▸ **Task statement**
A faithful copy of the data is what is wanted, minus any pictures.

[Transcribed page contents]
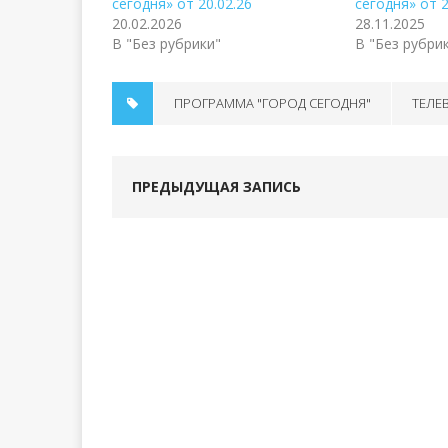
сегодня» от 20.02.26
сегодня» от 2
20.02.2026
28.11.2025
В "Без рубрики"
В "Без рубри
ПРОГРАММА "ГОРОД СЕГОДНЯ"
ТЕЛЕ
ПРЕДЫДУЩАЯ ЗАПИСЬ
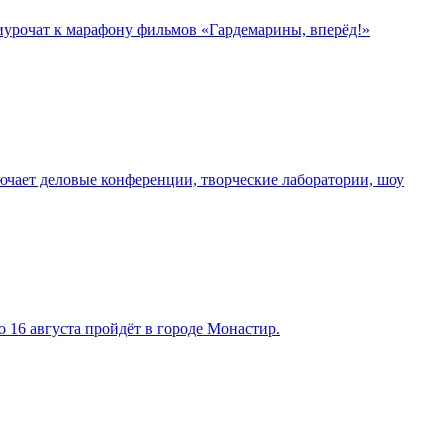
риурочат к марафону фильмов «Гардемарины, вперёд!»
чает деловые конференции, творческие лаборатории, шоу
 16 августа пройдёт в городе Монастир.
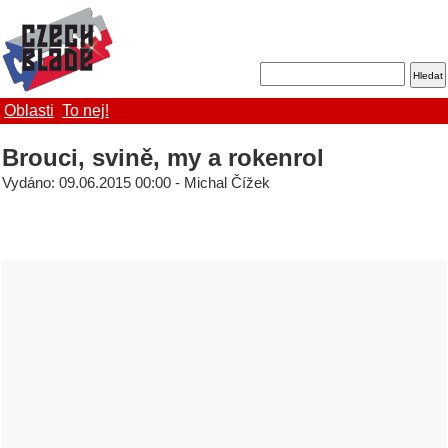
Oblasti
To nej!
Brouci, svině, my a rokenrol
Vydáno: 09.06.2015 00:00 - Michal Čížek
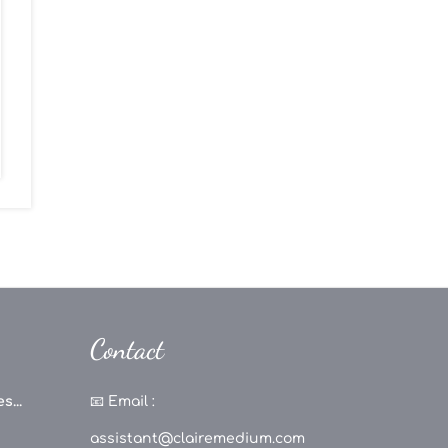
Contact
s...
📧
Email :
assistant@clairemedium.com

▸ **Problem solution**
сегодня» от 20.02.26
сегодня» от 2
20.02.2026
28.11.2025
В "Без рубрики"
В "Без рубри
ПРОГРАММА "ГОРОД СЕГОДНЯ"
ТЕЛЕ
ПРЕДЫДУЩАЯ ЗАПИСЬ
риурочат к марафону фильмов «Гардемарины, вперёд!»
чает деловые конференции, творческие лаборатории, шоу
 16 августа пройдёт в городе Монастир.
Oblasti
To nej!
Brouci, svině, my a rokenrol
Vydáno: 09.06.2015 00:00 - Michal Čížek
Contact
s...
📧
Email :
assistant@clairemedium.com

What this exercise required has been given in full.